Castro tells EdSurge that using animation tools in education is “trendy,” but people don’t consider that those tools sometimes have a problem of “transient information.” He says elements on the screen disappear, and there isn’t time to learn from those. “So, you have to try to memorize what is no longer there with the things that you are seeing at the same time,” he says. “That’s very challenging.”

Well-produced videos can make educational materials engaging for students, but Castro stresses that there’s a difference between being entertained and learning. “It’s not always very connected,” he says.

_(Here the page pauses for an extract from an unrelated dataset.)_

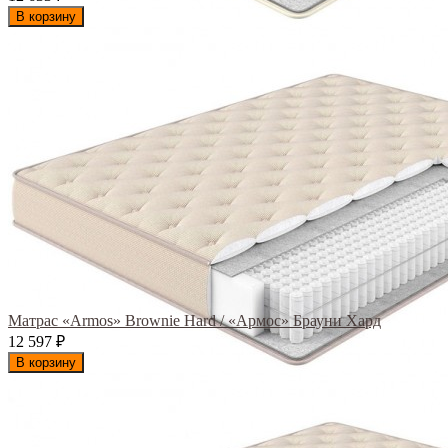
В корзину
Матрас «Armos» Brownie Hard / «Армос» Брауни Хард
12 597
₽
В корзину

Many online instructional videos also feature a speaker in front of a green screen, drawing and gesticulating as they speak. Castro says moving and gesticulating hands attached to a body tend to be positive. But showing hands that are not moving or gesticulating, and are detached from a body, is not as positive, found the study’s authors. A “precision hand may not always prove useful to study elements, especially if the hands clutter the display,” they write in the paper.

Kyle Grice teaches general and inorganic chemistry at DePaul University. His general chemistry courses have online homework, and his inorganic chemistry courses have online materials. He says these findings will teach him to be “a little more careful” about making sure the online materials used in his inorganic chemistry classes and online homework used in his general chemistry classes are “static, but also clear and less busy.” He notes that he will not make all of the materials static.

“Simpler is better” when it comes to online materials, Grice adds. “Having that hand there was a complication that could draw attention away from the content that the student is trying to learn,” he says, adding that it’s something that people should think about when they’re making online content for classes.

He believes videos and animations do have value, however. “Movement might be better later to show a process,” he explains.

Castro also thinks dynamic visuals have their place. For instance, if someone is learning how to classify fish through their patterns of movement, animation is the better learning tool.

Olivia Hawkins, a student at the University of South Florida in Tampa, agrees with Castro. She says her preference for statics and dynamics is “highly variable,” depending on the class. Take her fish biology course, which involves memorizing hard facts. Hawkins says the material in the course is mostly all static, which she prefers. But for her physics class, she thinks it’s “a lot easier” to use dynamic visuals, because the subject requires understanding topics like force and gravity in a 3D perspective rather than a 2D one.

As for future plans related to this paper, Castro says he and his fellow researchers want to investigate if they can replicate the findings in more STEM-oriented tasks. Regarding the spatial recall experiment in his study, he says that “usually we get this critique, ‘That’s very abstract, [and] not what really learners learn in a school or in a university.’ So our next step is to do something more related to a school or university’s actual curriculum.”